The trailer for Free Guy revealed the story of a GTA-style open-world game in which an NPC (Non-Playable Character) gains sentience and embarks on a mission to save his city from in-built villains and callous gamers. References to health bars, power-ups, cheat codes etc. abound, which might be difficult for non-gaming audiences to understand. To prevent confusion, the director of the movie Shawn Levy explained Reynolds' character will act as a sort of middle man for the rules of the fictional world of the movie to be conveyed to the audience.

"What also helps is, if you have a character who is realizing the rules of a world, you're able to have an audience surrogate. It's basically a very smart way of educating the audience about the rules of engagement, the rules of the game. Free Guy does something similar because, as Guy awakens to 'Wait, what is happening? How does this work?', it allows us to have him learn it, just as a non-gaming audience member would be learning it."

When dealing with the world of gaming with its vast history and fandom, it can be tempting to mire the story in countless easter eggs and references that only hardcore gamers would understand and love. But Levy believes such an approach can end up alienating the rest of the audience and get in the way of their immersion in the narrative experience.

"I think the other thing is to never be so inside-y, wink wink, inside baseball with the jokes that half the audience feels excluded.
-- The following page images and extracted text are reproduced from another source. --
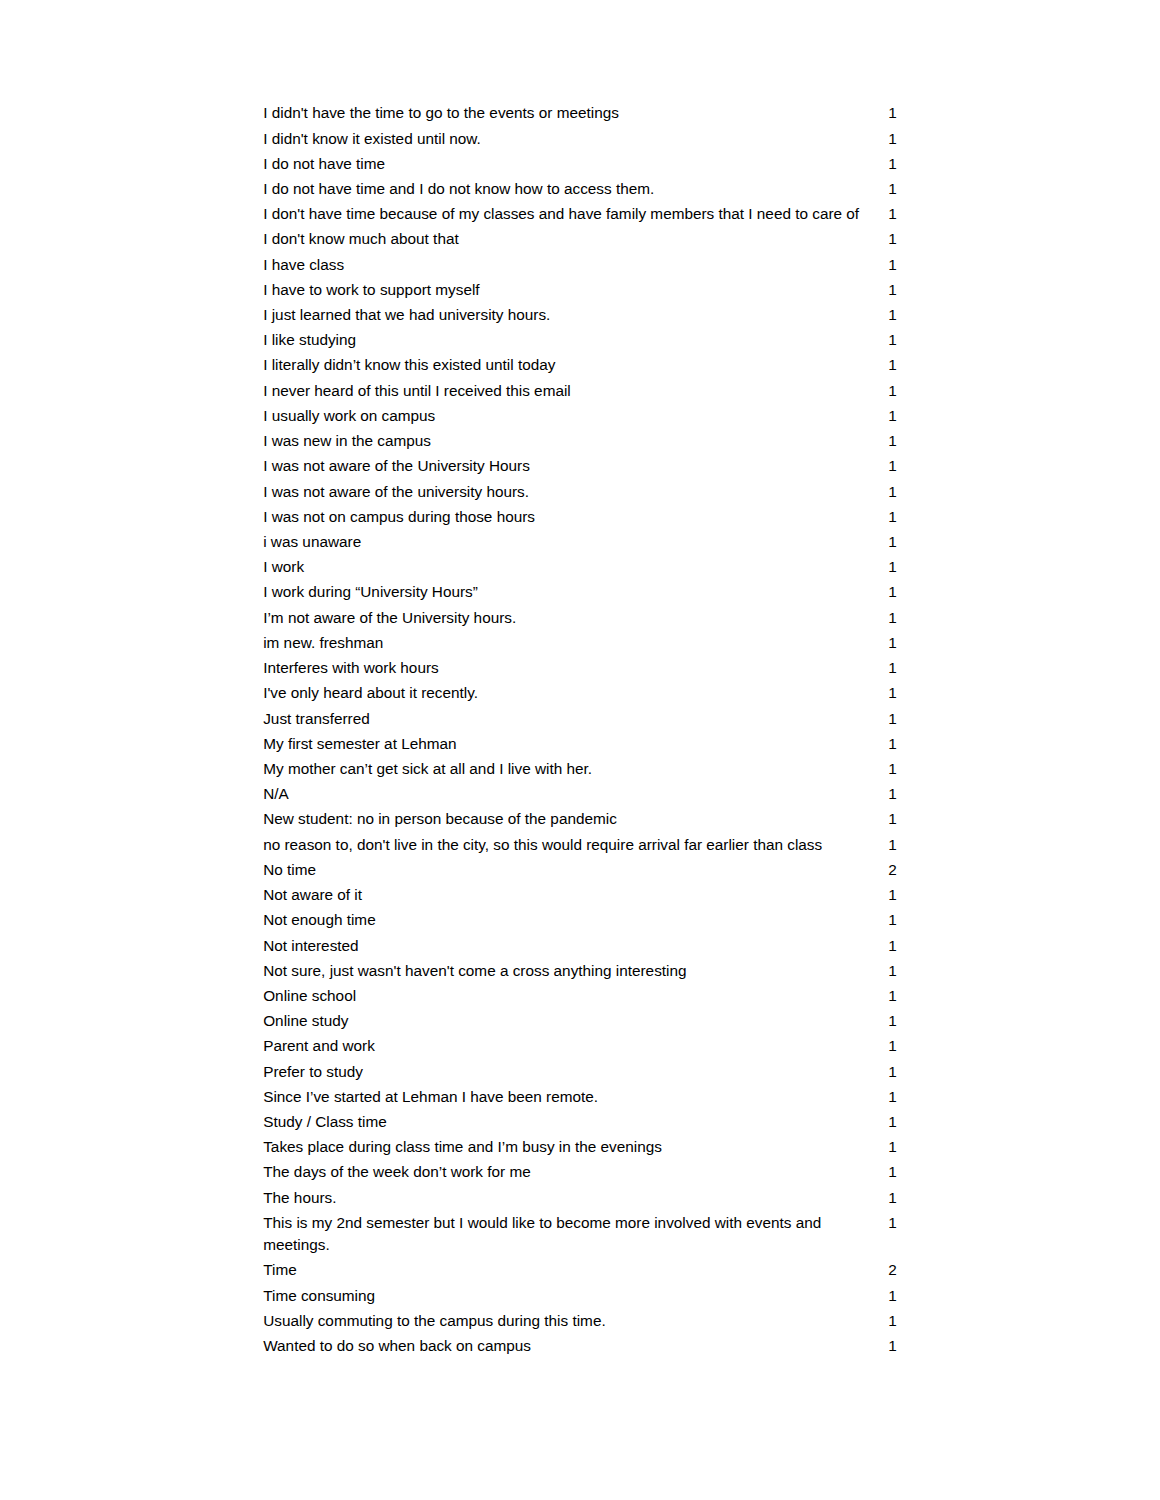| I didn't have the time to go to the events or meetings | 1 |
| I didn't know it existed until now. | 1 |
| I do not have time | 1 |
| I do not have time and I do not know how to access them. | 1 |
| I don't have time because of my classes and have family members that I need to care of | 1 |
| I don't know much about that | 1 |
| I have class | 1 |
| I have to work to support myself | 1 |
| I just learned that we had university hours. | 1 |
| I like studying | 1 |
| I literally didn’t know this existed until today | 1 |
| I never heard of this until I received this email | 1 |
| I usually work on campus | 1 |
| I was new in the campus | 1 |
| I was not aware of the University Hours | 1 |
| I was not aware of the university hours. | 1 |
| I was not on campus during those hours | 1 |
| i was unaware | 1 |
| I work | 1 |
| I work during “University Hours” | 1 |
| I’m not aware of the University hours. | 1 |
| im new. freshman | 1 |
| Interferes with work hours | 1 |
| I've only heard about it recently. | 1 |
| Just transferred | 1 |
| My first semester at Lehman | 1 |
| My mother can’t get sick at all and I live with her. | 1 |
| N/A | 1 |
| New student: no in person because of the pandemic | 1 |
| no reason to, don't live in the city, so this would require arrival far earlier than class | 1 |
| No time | 2 |
| Not aware of it | 1 |
| Not enough time | 1 |
| Not interested | 1 |
| Not sure, just wasn't haven't come a cross anything interesting | 1 |
| Online school | 1 |
| Online study | 1 |
| Parent and work | 1 |
| Prefer to study | 1 |
| Since I’ve started at Lehman I have been remote. | 1 |
| Study / Class time | 1 |
| Takes place during class time and I’m busy in the evenings | 1 |
| The days of the week don’t work for me | 1 |
| The hours. | 1 |
| This is my 2nd semester but I would like to become more involved with events and meetings. | 1 |
| Time | 2 |
| Time consuming | 1 |
| Usually commuting to the campus during this time. | 1 |
| Wanted to do so when back on campus | 1 |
But that is the line we're going to walk and it's a line I'm sure we're going to continue to explore as we edit the movie and put it in front of audiences and realize that, have we gone far enough? Have we gone too far?"

Directed by Shawn Levy, Free Guy features Ryan Reynolds, Jodie Comer, Joe Keery, Lil Rel Howery, Utkarsh Ambudkar, and Taika Waititi. The film arrives in theaters on December 11. This news came from Collider.